Der Vorleser des Landes – Zum Tod von Harry Rowohlt

Vor ein paar Wochen erst gratulierten wir dem Übersetzer, Kolumnisten, Vorleser und Trinker Harry Rowohlt an dieser Stelle zu seinem 70. Geburtstag. Nun ist er nach langer Krankheit in Hamburg gestorben.

Ein Trost mag sein, dass er nicht verstummt ist, dass man sein brummbäriges Organ auch weiterhin aus Stuben und Kinderzimmern hören wird, wenn jemand ein Hörbuch von sagen wir „Pu der Bär“ auflegt. Doch auch wenn man seine Übersetzungen liest, hat man unvermeidlich seine Stimme im Kopf, denn eigentlich war er auch auf dem Papier ein Vorleser, einer, der die Texte mit einem Ohr für das gesprochene Wort interpretierte und uns nahe brachte. Flann O’Briens „In Schwimmen-Zwei-Vögel“ etwa oder „Die Asche meiner Mutter“ von Frank McCourt. Ein „übersetzt von Harry Rowohlt“ auf dem Buchumschlag ist ein Prädikat und war lange Zeit schon die Garantie für einen Bestseller.

Bereits weit vor dem Hörbuch-Boom war der Sohn des Verlegers Ernst Rowohlt und der Schauspielerin Maria Pierenkämper der liebste Vorleser des Landes. Noch schöner, als ein Buch von Harry Rowohlt vorgelesen zu bekommen, war es allerdings immer, ein Buch nicht von Harry Rowohlt vorgelesen zu bekommen, weil er nämlich – so geschehen bei seinen epischen, lange Zeit gar exzessiven Lesungen, gegen die Bruce-Springsteen-Konzerte quasi die Fünf-Minuten-Terrine des Storytellings mit Betonung sind – stattdessen selbst ins Fabulieren und Geschichtenerzählen geriet und aus dem Leben und Alltag des Übersetzers, Vorlesers und Teilzeit-„Lindenstraßen“-Darstellers (als Hartmut Rennep alias Penner Harry) berichtete. Ebenso wie in seinen eigenen Werken – der Kolumne „Pooh’s Corner“ für die „Zeit“, seinen gemeinsam mit Ralf Sotscheck auf Band gesprochenen Memoiren „In-Schlucken-zwei-Spechte“, seinen Versen und nicht weggeschmissenen Briefe – hielt er sich mit seinen Meinungen über Mitmenschen nicht zurück und stellte die Eitelkeiten und Empfindlichkeiten seiner Kollegen – ebenso wie die eigenen – ohne Scham aus.

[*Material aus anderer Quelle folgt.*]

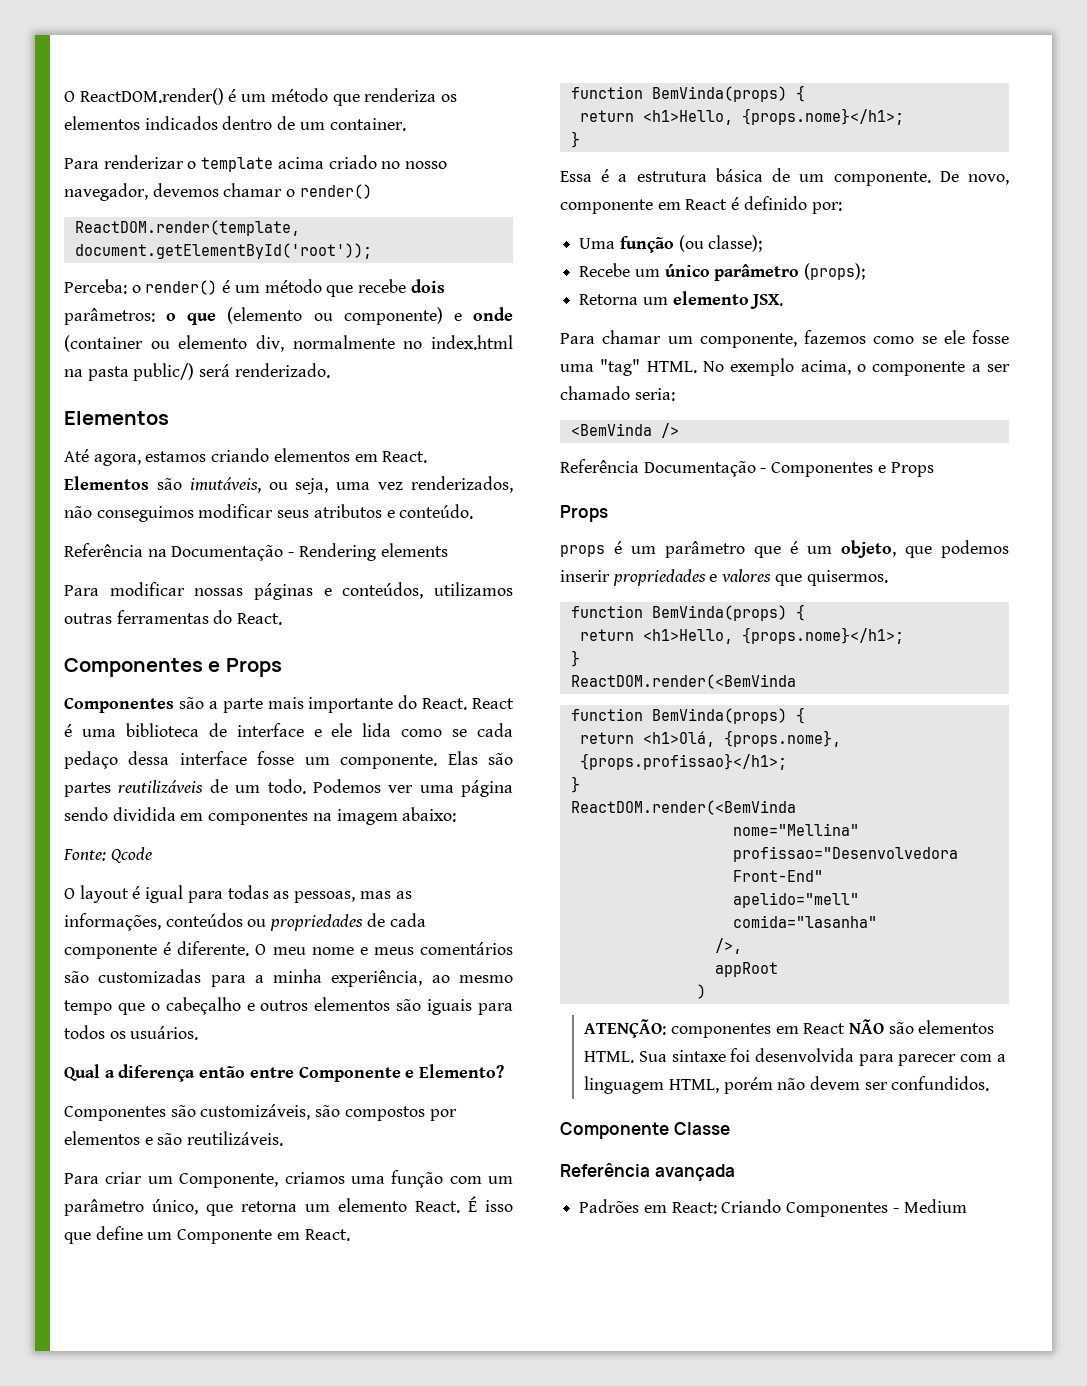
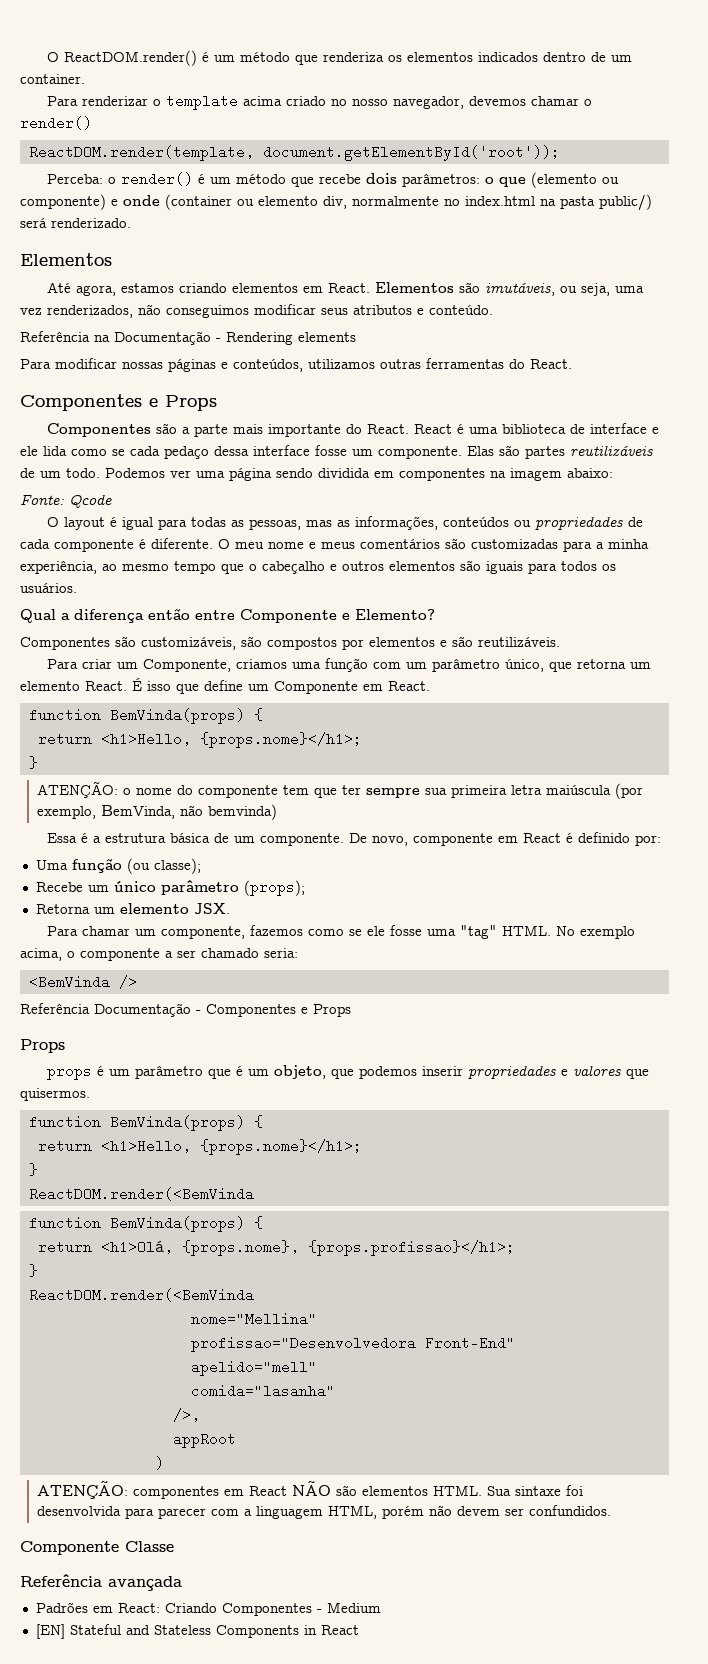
(580, 139) none -> [36,781,643,799] [36,804,277,820] // ATENÇÃO: o nome do componente tem que ter sempre sua primeira letra maiúscula (por exemplo, BemVinda, não bemvinda)
(967, 1206) none -> [35,1624,359,1639] // [EN] Stateful and Stateless Components in React

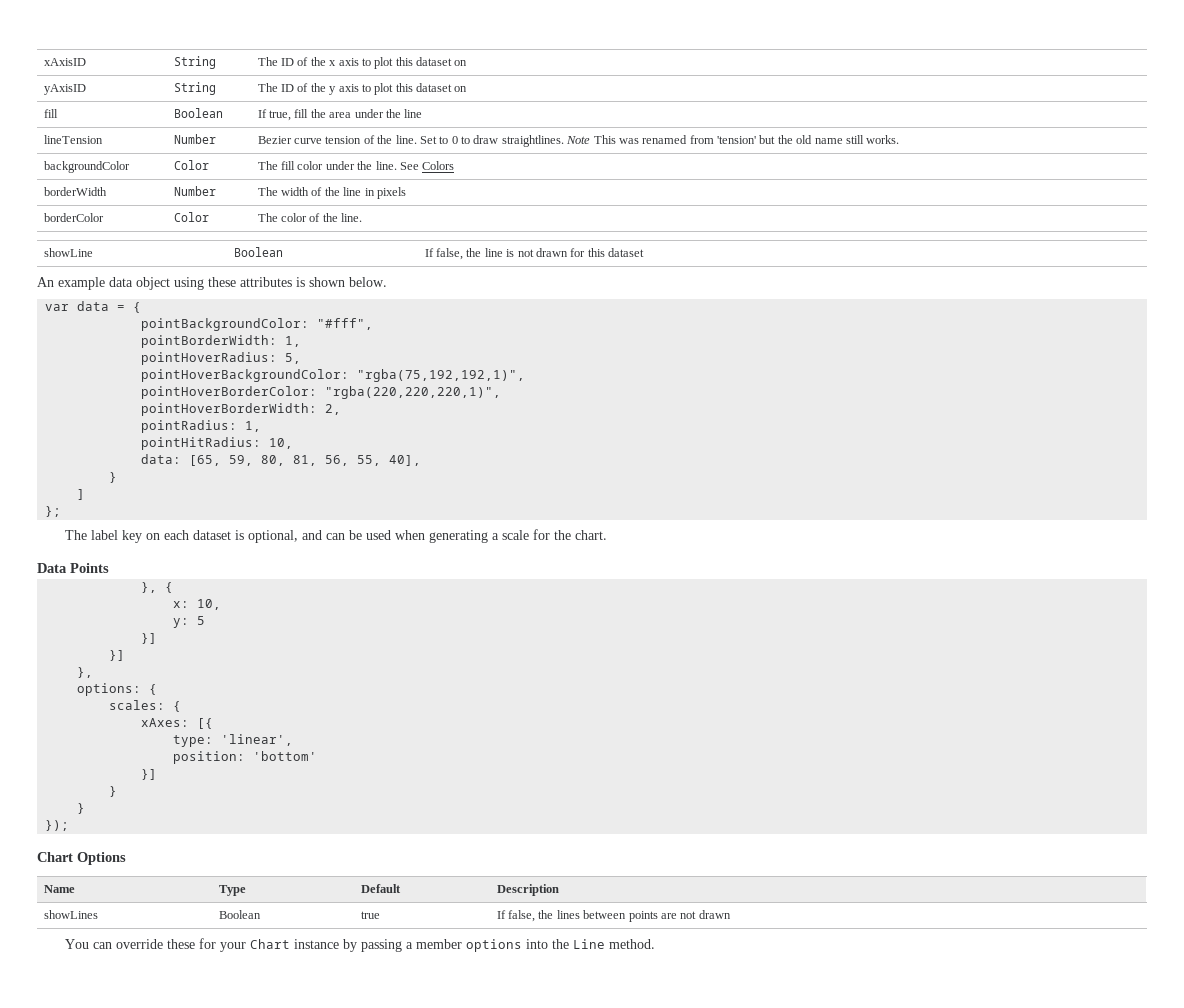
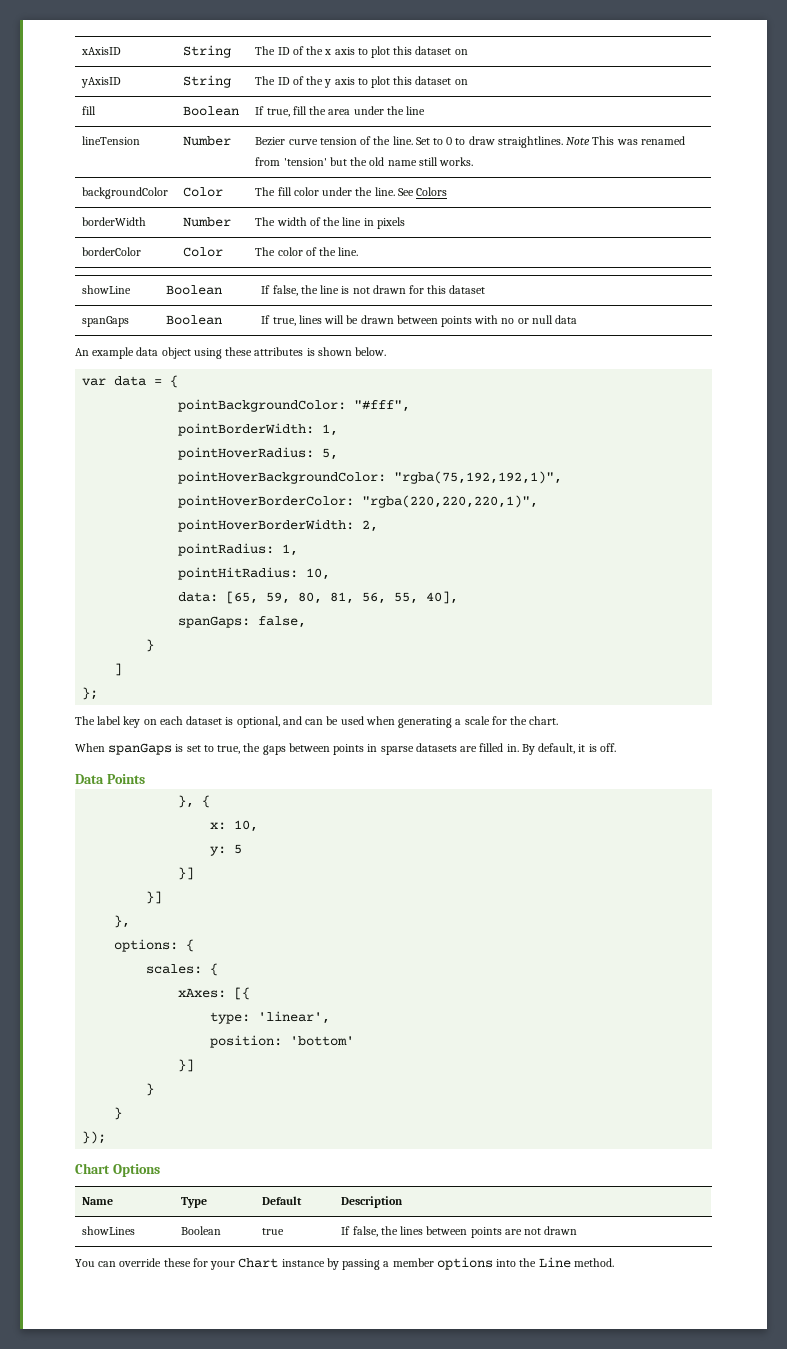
(645, 252) none -> [82,316,130,327] [166,315,223,325] [261,315,578,327] // spanGaps | Boolean | If true, lines will be drawn between points with no or null data
(422, 460) none -> [178,616,307,628] // spanGaps: false,
(608, 535) none -> [75,743,616,755] // When spanGaps is set to true, the gaps between points in sparse datasets are filled in. By default, it is off.

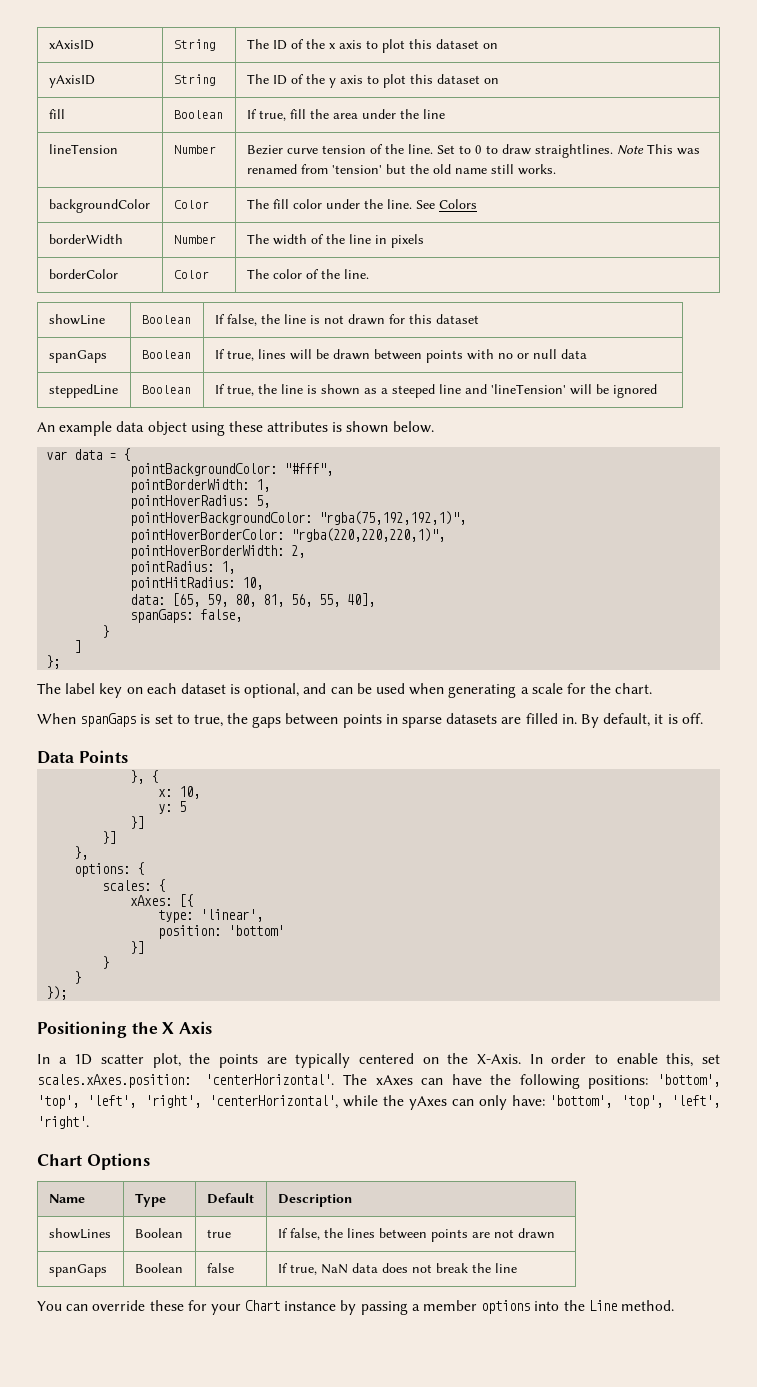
(578, 319) none -> [48,384,118,398] [141,385,191,394] [214,384,657,398] // steppedLine | Boolean | If true, the line is shown as a steeped line and 'lineTension' will be ignored
(107, 1137) none -> [37,1021,213,1038] [37,1053,720,1068] [37,1074,720,1089] [37,1095,720,1110] [37,1116,89,1129] // Positioning the X Axis // In a 1D scatter plot, the points are typically centered on the X-Axis. In order to enable this, set scales.xAxes.position: 'centerHorizontal'. The xAxes can have the following positions: 'bottom', 'top', 'left', 'right', 'centerHorizontal', while the yAxes can only have: 'bottom', 'top', 'left', 'right'.
(578, 1230) none -> [48,1264,107,1277] [134,1263,183,1273] [206,1263,234,1273] [277,1263,517,1275] // spanGaps | Boolean | false | If true, NaN data does not break the line

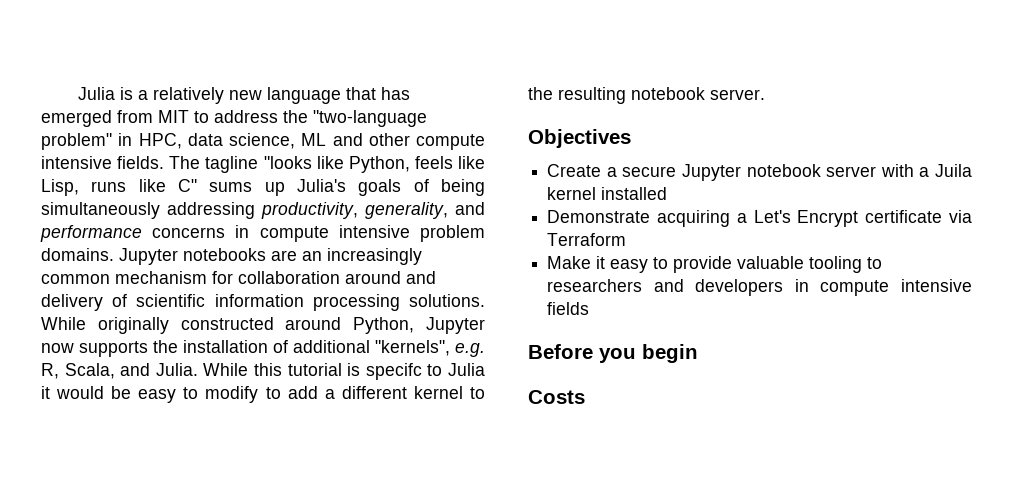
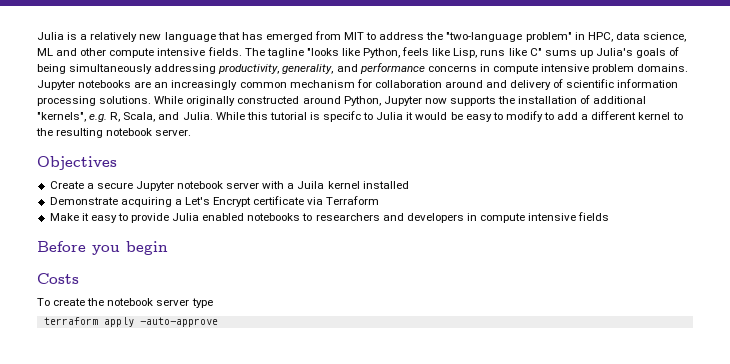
[737,256,863,273] valuable tooling -> [172,213,301,221] Julia enabled notebooks
(585, 397) none -> [37,298,213,308] [43,317,218,327] // To create the notebook server type // terraform apply -auto-approve

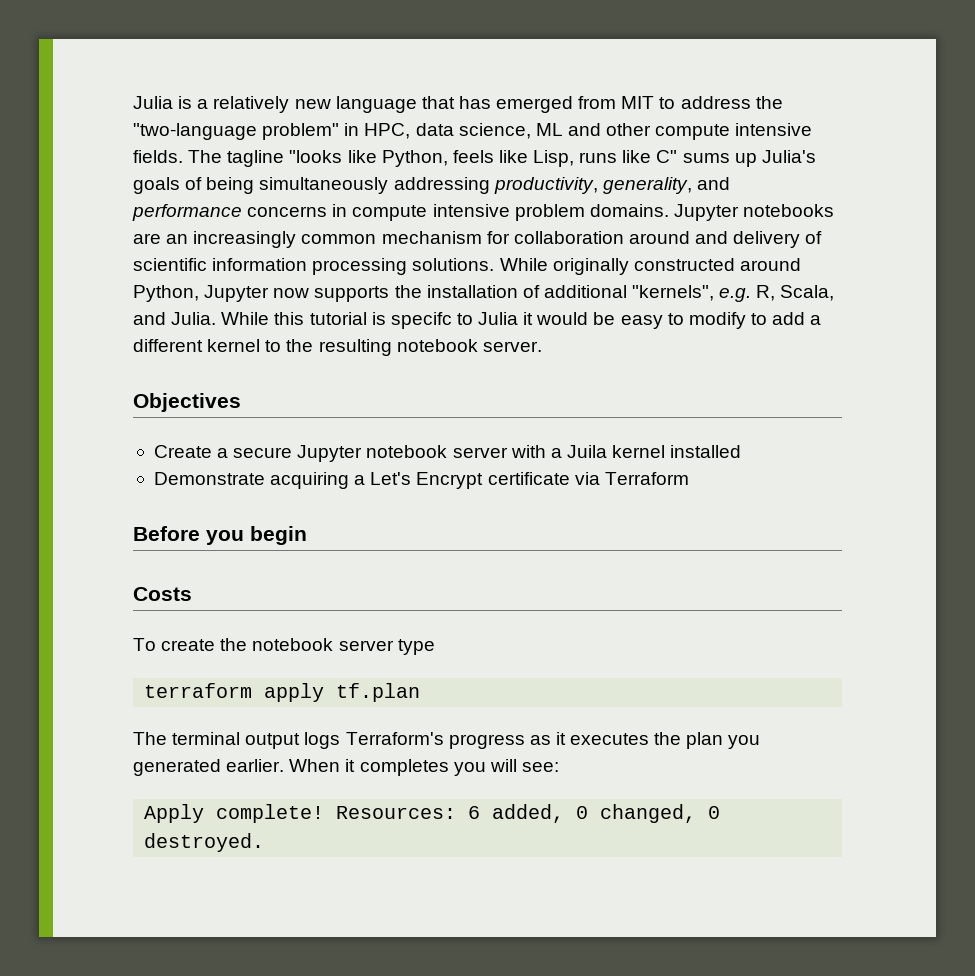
[49,212,610,223] // Make it easy to provide Julia enabled notebooks to researchers and developers in compute intensive fields -> (689, 478) none
[139,317,218,327] -auto-approve -> [336,683,421,702] [133,732,761,749] [133,759,559,776] [144,804,721,823] [144,833,265,852] tf.plan // The terminal output logs Terraform's progress as it executes the plan you generated earlier. When it completes you will see: // Apply complete! Resources: 6 added, 0 changed, 0 destroyed.

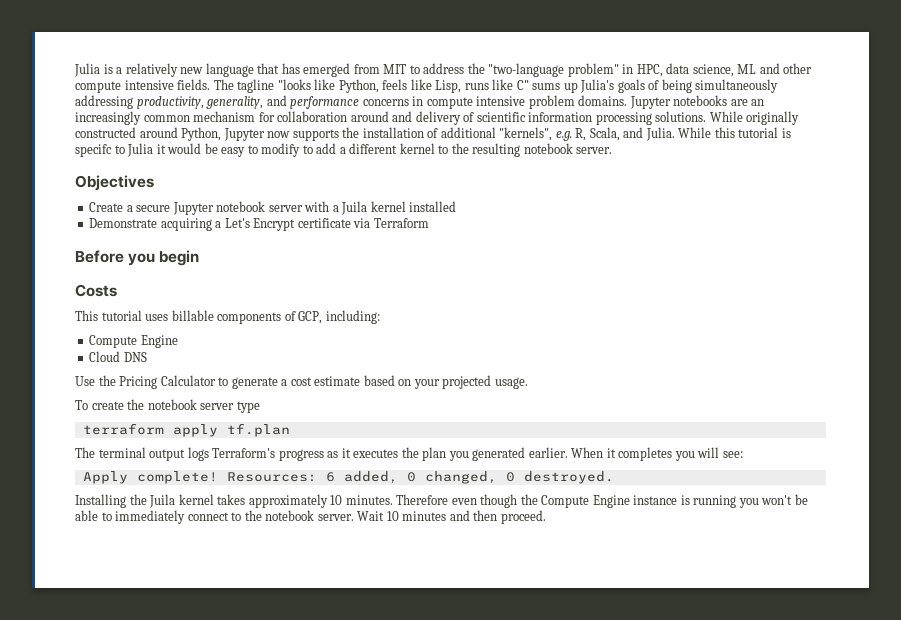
(192, 594) none -> [75,310,380,324] [89,335,178,348] [89,351,147,362] [75,375,528,389] // This tutorial uses billable components of GCP, including: // Compute Engine // Cloud DNS // Use the Pricing Calculator to generate a cost estimate based on your projected usage.
(265, 842) none -> [75,494,808,508] [75,510,546,524] // Installing the Juila kernel takes approximately 10 minutes. Therefore even though the Compute Engine instance is running you won't be able to immediately connect to the notebook server. Wait 10 minutes and then proceed.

Das lässt sich auf grandiosen Tondokumenten mit Titeln wie „Der Paganini der Abschweifung“ nachhören. Doch vor allem hört man, dass aus allem, was Rowohlt hier erzählt und rezitiert, die Liebe zur Sprache, zu Idio- und Dialekten, zu heiligen Trinkern, echten Typen und Renegaten (und die Missachtung derer, die all dies nicht lieben) spricht. Wie er sich die Worte genüsslich im Mund zergehen lässt, wie er das einfache schwäbische oder kölsche oder fränkische Volk nachahmt, wie er von seinen literarischen Helden Kurt Vonnegut, Flann O’Brien oder dem genialen Wiener Kaffeehausliteraten Alfred Polgar redet, die ihren Nachruhm zu (unterschiedlich) großen Teilen ihm verdanken.

Auf lange Lesereisen ging Rowohlt in den vergangenen Jahren nicht mehr. Er litt an einer Nervenkrankheit, die ihn in den Rollstuhl zwang, der so genannten „Polyneuropathie“. Bei seinen wenigen öffentlichen Auftritten wies er immer wieder auf diese Krankheit hin, vermutlich, weil ihm der Name so gut gefiel und einen Anlass bot, sich und seine Zuhörer an der Sprache zu berauschen. Auf ärztlichen Befehl lebe er nun abstinent bzw. „schiebe Ethanolkarenz“ (noch so ein Wort), erklärte er dann, und gebe sich nur noch unter Aufsicht eines Neurologen „viermal im Jahr gepflegt die Kante“.

Lassen wir unsere Ethanolkarenz heute Abend ruhen und trinken einen Paddy auf Harry Rowohlt.